Fashion and shopping aren’t really my thing, but I was impressed with the sheer scale of eating options at the new shopping centre, including Italian (Jamie’s and Franco Manca), Thai (Busaba Eathai), Mexican (Wahaca), Brazilian (Cabana), Moorish / Middle Eastern (El Cantara and Comptoir Libonais), Japanese (Umai and Yo Sushi), Vietnamese (Pho) and several more chain outlets such as Giraffe, Pizza Express and Spud-U-Like, to name just a few.
I wouldn’t make a visit especially to eat at most of these places unless I lived just around the corner, but I’d certainly be happy to stop for a meal if I did end up coming for some shopping.
Steve Collins is the executive chef for All Star Lanes and as such, he looks after the menu for all their branches. Chefs at the individual outlets do have the opportunity to add a few dishes to their local menu, but core items such as Steve’s chilli are made to his fixed recipe.
With all the ingredients already prepped and measured out for us, all that remained was for each of us to cook our own huge pot of chilli under the careful and helpful guidance of Steve. His recipe is for a UK style chilli con carne with American influences from his research trips to the States. It does include minced beef and kidney beans, so purists look away now!
Of course, being a commercial restaurant, Steve’s exact recipe is secret, though we did learn his tips and tricks as we cooked our own. A few of the things that struck me:
Steve has his beef ground quite coarsely, to add texture, and uses a mix of beef shin and chuck.
The volume of powdered spice he adds is more than I have used before for the equivalent volume of meat.
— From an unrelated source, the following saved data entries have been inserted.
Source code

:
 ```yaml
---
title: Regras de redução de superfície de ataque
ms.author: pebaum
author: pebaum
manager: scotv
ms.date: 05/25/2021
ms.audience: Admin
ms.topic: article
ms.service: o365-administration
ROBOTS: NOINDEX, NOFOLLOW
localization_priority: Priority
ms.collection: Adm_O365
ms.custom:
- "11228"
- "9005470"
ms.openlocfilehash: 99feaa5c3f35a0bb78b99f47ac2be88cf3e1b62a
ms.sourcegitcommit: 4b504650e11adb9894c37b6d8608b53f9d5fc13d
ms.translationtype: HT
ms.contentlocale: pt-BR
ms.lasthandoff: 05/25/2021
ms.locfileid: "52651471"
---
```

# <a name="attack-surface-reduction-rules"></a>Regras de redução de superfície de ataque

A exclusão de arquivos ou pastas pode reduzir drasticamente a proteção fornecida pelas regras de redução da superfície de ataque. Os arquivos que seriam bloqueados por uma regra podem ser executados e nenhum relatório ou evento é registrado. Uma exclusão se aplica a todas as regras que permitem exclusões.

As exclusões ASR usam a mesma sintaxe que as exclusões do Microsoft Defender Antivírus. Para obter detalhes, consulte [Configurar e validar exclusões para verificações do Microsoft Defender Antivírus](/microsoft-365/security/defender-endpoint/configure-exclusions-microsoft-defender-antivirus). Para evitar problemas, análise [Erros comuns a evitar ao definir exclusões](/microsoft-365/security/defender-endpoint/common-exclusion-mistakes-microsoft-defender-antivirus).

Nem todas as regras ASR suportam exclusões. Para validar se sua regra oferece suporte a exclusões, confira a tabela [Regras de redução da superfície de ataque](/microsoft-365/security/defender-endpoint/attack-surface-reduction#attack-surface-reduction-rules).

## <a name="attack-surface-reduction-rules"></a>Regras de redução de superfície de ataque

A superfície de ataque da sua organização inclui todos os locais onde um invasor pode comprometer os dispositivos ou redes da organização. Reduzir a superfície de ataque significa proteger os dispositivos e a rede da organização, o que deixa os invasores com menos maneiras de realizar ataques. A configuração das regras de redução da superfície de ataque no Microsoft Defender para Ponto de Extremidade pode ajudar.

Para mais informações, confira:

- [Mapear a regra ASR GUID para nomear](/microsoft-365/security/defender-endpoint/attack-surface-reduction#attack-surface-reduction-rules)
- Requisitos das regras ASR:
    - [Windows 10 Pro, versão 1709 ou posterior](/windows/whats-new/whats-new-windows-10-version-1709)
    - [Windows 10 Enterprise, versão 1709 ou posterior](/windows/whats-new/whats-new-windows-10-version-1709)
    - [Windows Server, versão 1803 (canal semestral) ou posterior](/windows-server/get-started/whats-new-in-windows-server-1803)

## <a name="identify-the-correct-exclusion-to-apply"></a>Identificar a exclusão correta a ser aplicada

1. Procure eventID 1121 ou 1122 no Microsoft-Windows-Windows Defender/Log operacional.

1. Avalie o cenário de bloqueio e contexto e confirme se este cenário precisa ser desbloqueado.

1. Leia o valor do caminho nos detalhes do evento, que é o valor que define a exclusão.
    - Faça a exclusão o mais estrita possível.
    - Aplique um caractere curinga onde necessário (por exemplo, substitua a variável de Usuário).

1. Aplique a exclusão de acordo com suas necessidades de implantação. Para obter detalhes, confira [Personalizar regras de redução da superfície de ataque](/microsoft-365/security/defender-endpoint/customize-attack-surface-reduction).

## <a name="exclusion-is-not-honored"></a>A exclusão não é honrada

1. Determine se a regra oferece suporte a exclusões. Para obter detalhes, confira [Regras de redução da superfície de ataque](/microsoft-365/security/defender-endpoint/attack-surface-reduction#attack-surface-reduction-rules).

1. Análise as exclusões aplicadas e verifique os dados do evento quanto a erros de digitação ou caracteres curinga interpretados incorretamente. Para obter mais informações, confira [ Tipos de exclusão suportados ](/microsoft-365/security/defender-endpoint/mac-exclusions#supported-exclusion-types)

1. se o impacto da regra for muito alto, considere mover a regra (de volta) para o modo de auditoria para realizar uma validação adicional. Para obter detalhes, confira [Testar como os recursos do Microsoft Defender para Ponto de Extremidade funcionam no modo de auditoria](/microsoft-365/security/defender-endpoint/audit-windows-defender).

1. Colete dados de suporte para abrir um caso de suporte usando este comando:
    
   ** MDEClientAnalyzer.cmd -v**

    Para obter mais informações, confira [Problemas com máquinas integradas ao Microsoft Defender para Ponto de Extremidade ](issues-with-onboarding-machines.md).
Don’t be shy when it comes to the key flavour components. His exact spice mix and ratio is not for sharing, but on tasting, I correctly guessed that the key components were cumin, coriander and chilli powder.
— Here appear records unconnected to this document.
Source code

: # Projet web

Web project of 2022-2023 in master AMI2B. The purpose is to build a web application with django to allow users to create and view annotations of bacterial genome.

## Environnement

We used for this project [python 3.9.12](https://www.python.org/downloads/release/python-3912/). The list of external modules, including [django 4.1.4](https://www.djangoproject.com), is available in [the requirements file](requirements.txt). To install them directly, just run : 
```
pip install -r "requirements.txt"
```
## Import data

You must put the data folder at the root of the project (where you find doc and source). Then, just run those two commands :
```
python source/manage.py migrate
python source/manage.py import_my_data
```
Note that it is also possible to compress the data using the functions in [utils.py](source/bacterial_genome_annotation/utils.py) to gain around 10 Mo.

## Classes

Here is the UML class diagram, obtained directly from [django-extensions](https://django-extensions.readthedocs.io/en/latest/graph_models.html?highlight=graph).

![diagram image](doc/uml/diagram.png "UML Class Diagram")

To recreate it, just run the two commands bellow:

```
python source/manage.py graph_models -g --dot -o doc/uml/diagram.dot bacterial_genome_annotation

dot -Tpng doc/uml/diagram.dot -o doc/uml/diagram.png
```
- A combination of red wine and strong beef stock reduces down to give a good flavour without any obvious wine kick.
The kidney beans are added for the last 10 minutes of cooking only, so they don’t disintegrate during the long slow cooking.
Once our chillis were finished, we compared the results, each one slightly different even though we’d followed the same recipe and sat down to enjoy a bowl of our own, served with fried tortilla nachos and a fresh salsa. I really enjoyed the flavours of the chilli, but would have liked to reduce the liquid down a bit further, as it was a touch runny for my tastes.
Here’s the video of the chilli being made:
Part way through cooking our chillis, once we’d added all our ingredients (save the kidney beans), we left our pots simmering gently on the stove and popped across to the bar for a master class with mixologist Adam.
We made (and enjoyed drinking) peach cobblers, pina coladas, dark and stormies and my favourites, pineapple and cardamom jars.
My favourite tip from the class was Steve’s recipe for cardamom syrup, made simply by infusing good quality green cardamoms in sugar syrup. Delicious!
Kavey Eats was a guest of All Star Lanes and Westfield Stratford. With thanks to the two Steves.